Generalized Covariance Functions for Mesoscale Wind Analysis and Data Assimilation

The streamfunction and velocity potential have been widely used as control variables in many operational variational data assimilation systems. For limited-area high-resolution data assimilation, the use of these two control variables was often found to degrade the analyses and forecasts when compared with the direct use the two components of horizontal velocity as control variables with no multivariate correlation. As this finding was essentially experimental, reasons for the degradations were largely unexplored. Theoretically, if the random vector field of horizontal velocity error is homogenous and isotropic as often assumed or estimated, then its associated streamfunction and velocity potential are uncorrelated but the two velocity components are not uncorrelated. This theoretical consideration favors the use of streamfunction and velocity potential as control variables over the velocity components.
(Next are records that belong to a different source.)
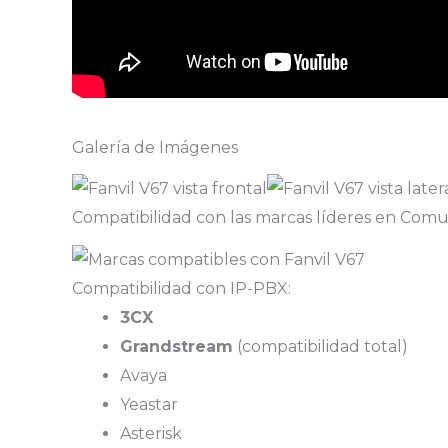
Galería de Imágenes
Compatibilidad con las marcas líderes en Comu
Compatibilidad con IP-PBX:
3CX
Grandstream
(compatibilidad total)
Avaya
Yeastar
Asterisk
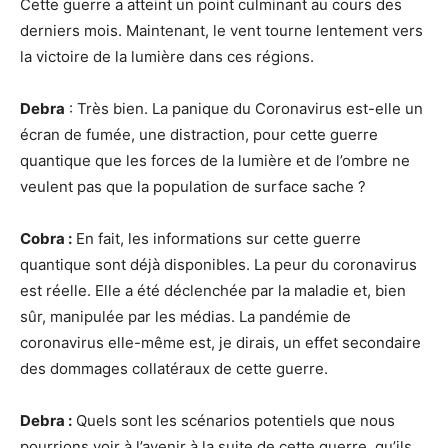
Cette guerre a atteint un point culminant au cours des
derniers mois. Maintenant, le vent tourne lentement vers
la victoire de la lumière dans ces régions.
Debra
: Très bien. La panique du Coronavirus est-elle un
écran de fumée, une distraction, pour cette guerre
quantique que les forces de la lumière et de l’ombre ne
veulent pas que la population de surface sache ?
Cobra :
En fait, les informations sur cette guerre
quantique sont déjà disponibles. La peur du coronavirus
est réelle. Elle a été déclenchée par la maladie et, bien
sûr, manipulée par les médias. La pandémie de
coronavirus elle-même est, je dirais, un effet secondaire
des dommages collatéraux de cette guerre.
Debra :
Quels sont les scénarios potentiels que nous
pourrions voir à l’avenir à la suite de cette guerre, qu’ils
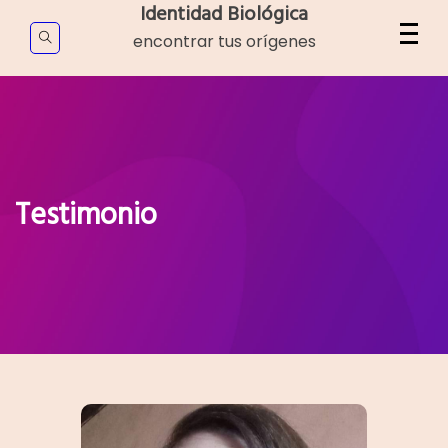
Skip
Identidad Biológica
to
encontrar tus orígenes
content
Testimonio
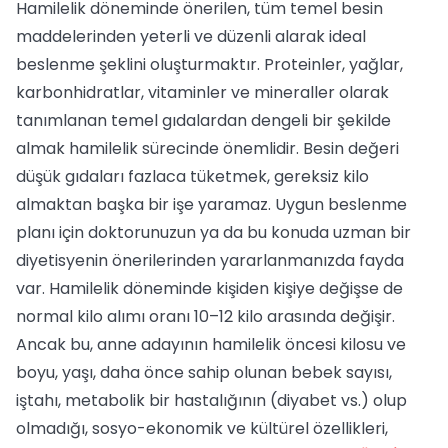
Hamilelik döneminde önerilen, tüm temel besin
maddelerinden yeterli ve düzenli alarak ideal
beslenme şeklini oluşturmaktır. Proteinler, yağlar,
karbonhidratlar, vitaminler ve mineraller olarak
tanımlanan temel gıdalardan dengeli bir şekilde
almak hamilelik sürecinde önemlidir. Besin değeri
düşük gıdaları fazlaca tüketmek, gereksiz kilo
almaktan başka bir işe yaramaz. Uygun beslenme
planı için doktorunuzun ya da bu konuda uzman bir
diyetisyenin önerilerinden yararlanmanızda fayda
var. Hamilelik döneminde kişiden kişiye değişse de
normal kilo alımı oranı 10–12 kilo arasında değişir.
Ancak bu, anne adayının hamilelik öncesi kilosu ve
boyu, yaşı, daha önce sahip olunan bebek sayısı,
iştahı, metabolik bir hastalığının (diyabet vs.) olup
olmadığı, sosyo-ekonomik ve kültürel özellikleri,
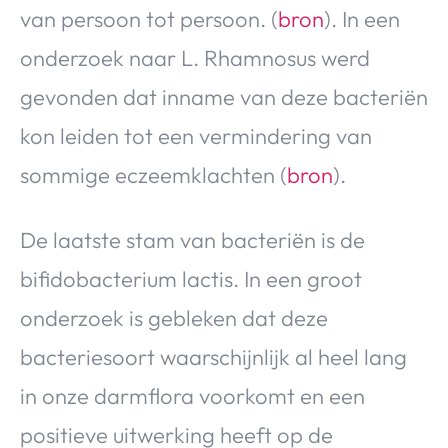
van persoon tot persoon. (
bron
). In een
onderzoek naar L. Rhamnosus werd
gevonden dat inname van deze bacteriën
kon leiden tot een vermindering van
sommige eczeemklachten (
bron
).
De laatste stam van bacteriën is de
bifidobacterium lactis. In een groot
onderzoek is gebleken dat deze
bacteriesoort waarschijnlijk al heel lang
in onze darmflora voorkomt en een
positieve uitwerking heeft op de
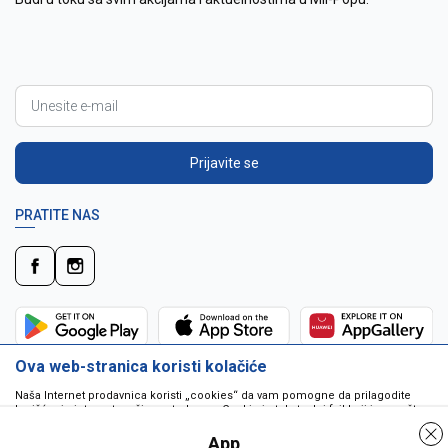
Prijavite se
PRATITE NAS
Ova web-stranica koristi kolačiće
Naša Internet prodavnica koristi „cookies“ da vam pomogne da prilagodite
korišćenje interneta vašim potrebama. Cookie je tekstualni fajl koji je smešten
na vašem hard disku od strane web servera. Cookie-ji ne mogu biti korišćeni
da pokrenu program ili da isporuče virus vašem računaru. Cookie-i su
App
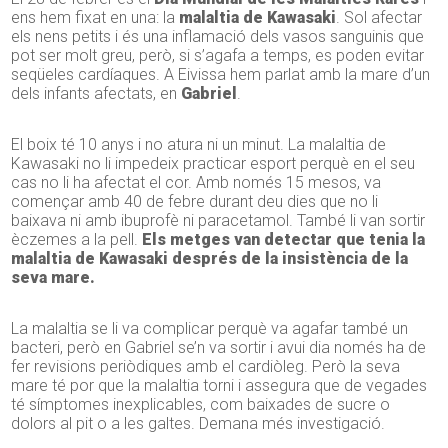
ens hem fixat en una: la
malaltia de Kawasaki
. Sol afectar
els nens petits i és una inflamació dels vasos sanguinis que
pot ser molt greu, però, si s’agafa a temps, es poden evitar
seqüeles cardíaques. A Eivissa hem parlat amb la mare d’un
dels infants afectats, en
Gabriel
.
El boix té 10 anys i no atura ni un minut. La malaltia de
Kawasaki no li impedeix practicar esport perquè en el seu
cas no li ha afectat el cor. Amb només 15 mesos, va
començar amb 40 de febre durant deu dies que no li
baixava ni amb ibuprofè ni paracetamol. També li van sortir
èczemes a la pell.
Els metges van detectar que tenia la
malaltia de Kawasaki després de la insistència de la
seva mare.
La malaltia se li va complicar perquè va agafar també un
bacteri, però en Gabriel se’n va sortir i avui dia només ha de
fer revisions periòdiques amb el cardiòleg. Però la seva
mare té por que la malaltia torni i assegura que de vegades
té símptomes inexplicables, com baixades de sucre o
dolors al pit o a les galtes. Demana més investigació.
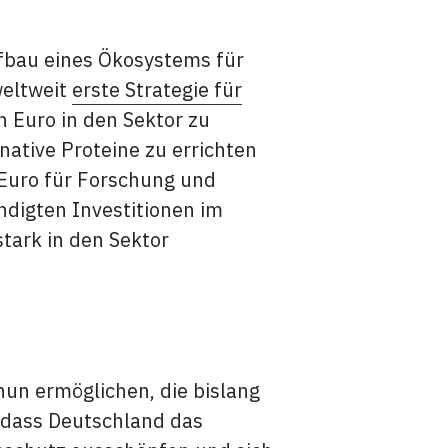
fbau eines Ökosystems für
weltweit
erste Strategie für
 Euro in den Sektor zu
native Proteine zu errichten
 Euro für Forschung und
ndigten Investitionen im
tark in den Sektor
un ermöglichen, die bislang
o dass Deutschland das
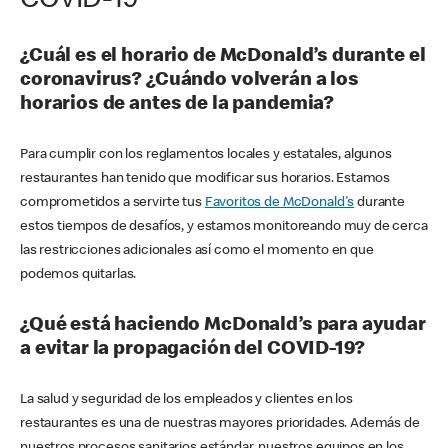
COVID-19
¿Cuál es el horario de McDonald’s durante el
coronavirus? ¿Cuándo volverán a los
horarios de antes de la pandemia?
Para cumplir con los reglamentos locales y estatales, algunos
restaurantes han tenido que modificar sus horarios. Estamos
comprometidos a servirte tus
Favoritos de McDonald's
durante
estos tiempos de desafíos, y estamos monitoreando muy de cerca
las restricciones adicionales así como el momento en que
podemos quitarlas.
¿Qué está haciendo McDonald’s para ayudar
a evitar la propagación del COVID-19?
La salud y seguridad de los empleados y clientes en los
restaurantes es una de nuestras mayores prioridades. Además de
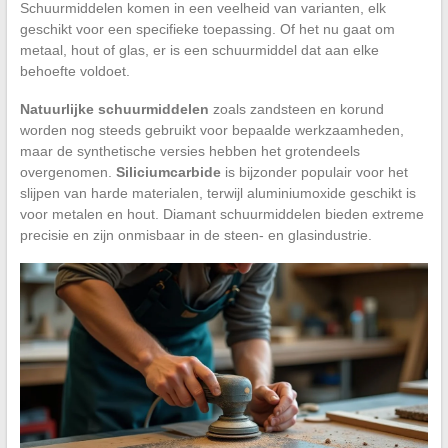
Schuurmiddelen komen in een veelheid van varianten, elk
geschikt voor een specifieke toepassing. Of het nu gaat om
metaal, hout of glas, er is een schuurmiddel dat aan elke
behoefte voldoet.
Natuurlijke schuurmiddelen
zoals zandsteen en korund
worden nog steeds gebruikt voor bepaalde werkzaamheden,
maar de synthetische versies hebben het grotendeels
overgenomen.
Siliciumcarbide
is bijzonder populair voor het
slijpen van harde materialen, terwijl aluminiumoxide geschikt is
voor metalen en hout. Diamant schuurmiddelen bieden extreme
precisie en zijn onmisbaar in de steen- en glasindustrie.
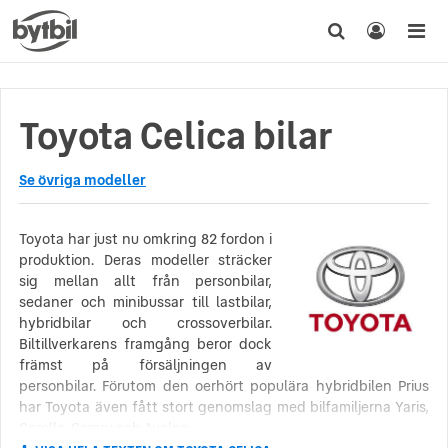
Toyota Celica bilar
Se övriga modeller
Toyota har just nu omkring 82 fordon i
produktion. Deras modeller sträcker
sig mellan allt från personbilar,
sedaner och minibussar till lastbilar,
hybridbilar och crossoverbilar.
Biltillverkarens framgång beror dock
främst på försäljningen av
personbilar. Förutom den oerhört populära hybridbilen Prius
har Toyota även fått stort genomslag med bilfamiljerna Yaris,
Corolla, Camry och Avalon.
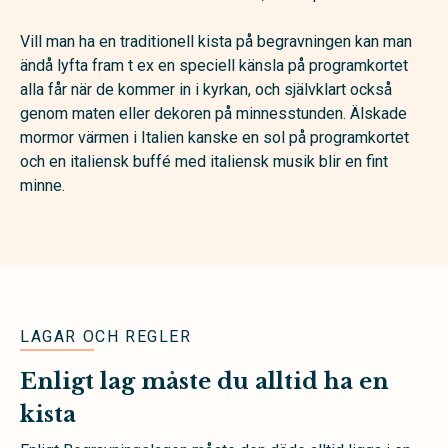
Vill man ha en traditionell kista på begravningen kan man
ändå lyfta fram t ex en speciell känsla på programkortet
alla får när de kommer in i kyrkan, och självklart också
genom maten eller dekoren på minnesstunden. Älskade
mormor värmen i Italien kanske en sol på programkortet
och en italiensk buffé med italiensk musik blir en fint
minne.
LAGAR OCH REGLER
Enligt lag måste du alltid ha en
kista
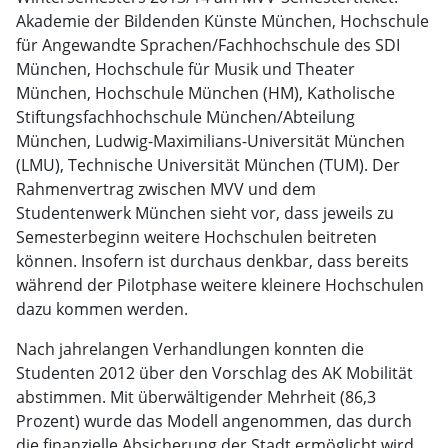
Akademie der Bildenden Künste München, Hochschule
für Angewandte Sprachen/Fachhochschule des SDI
München, Hochschule für Musik und Theater
München, Hochschule München (HM), Katholische
Stiftungsfachhochschule München/Abteilung
München, Ludwig-Maximilians-Universität München
(LMU), Technische Universität München (TUM). Der
Rahmenvertrag zwischen MVV und dem
Studentenwerk München sieht vor, dass jeweils zu
Semesterbeginn weitere Hochschulen beitreten
können. Insofern ist durchaus denkbar, dass bereits
während der Pilotphase weitere kleinere Hochschulen
dazu kommen werden.
Nach jahrelangen Verhandlungen konnten die
Studenten 2012 über den Vorschlag des AK Mobilität
abstimmen. Mit überwältigender Mehrheit (86,3
Prozent) wurde das Modell angenommen, das durch
die finanzielle Absicherung der Stadt ermöglicht wird.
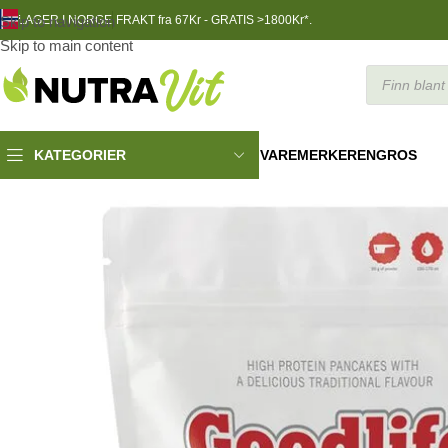
Skip to navigation
LAGER I NORGE
FRAKT fra 67Kr - GRATIS >1800Kr*.
Skip to main content
VAREMERKER
ENGROS
KATEGORIER
Funksjonell Mat
»
Proteinpannekaker 750 g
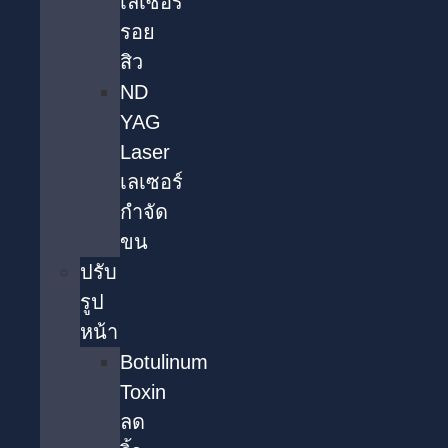
เลเซอร์
รอย
สิว
ND
YAG
Laser
เลเซอร์
กำจัด
ขน
ปรับ
รูป
หน้า
Botulinum
Toxin
ลด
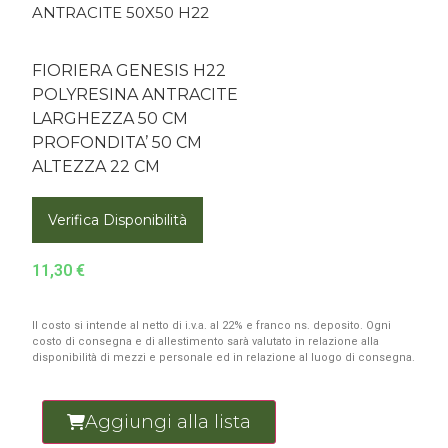
ANTRACITE 50X50 H22
FIORIERA GENESIS H22
POLYRESINA ANTRACITE
LARGHEZZA 50 CM
PROFONDITA’ 50 CM
ALTEZZA 22 CM
Verifica Disponibilità
11,30
€
Il costo si intende al netto di i.v.a. al 22% e franco ns. deposito. Ogni
costo di consegna e di allestimento sarà valutato in relazione alla
disponibilità di mezzi e personale ed in relazione al luogo di consegna.
Aggiungi alla lista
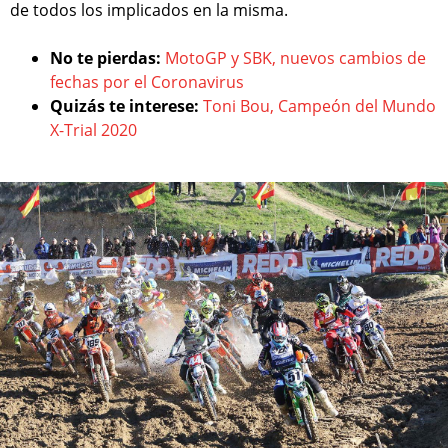
de todos los implicados en la misma.
No te pierdas:
MotoGP y SBK, nuevos cambios de
fechas por el Coronavirus
Quizás te interese:
Toni Bou, Campeón del Mundo
X-Trial 2020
However, when the auto- and cross-covariance functions for the two velocity components are derived from two uncorrelated Gaussian-type auto-covariance functions (mimicked by the operationally used recursive filter) for the streamfunction and velocity potential, the derived auto- and cross-covariance functions contain negative sidelobes. These negative sidelobes can cause unrealistic features in analyzed winds outside the data covered areas (as often observed in mesoscale and storm-scale wind analyses performed with high-resolution radar wind data). The negative sidelobes can provide a theoretical explanation for aforementioned degradations. It is thus necessary to eliminate the negative sidelobes in order to improve the use of streamfunction and velocity potential as control variables, but this requires the covariance functions to be formulated in terms of generalized functions (or distributions). The detailed formulations will be presented at the conference and their applications to radar wind data analysis will be discussed with experimental results.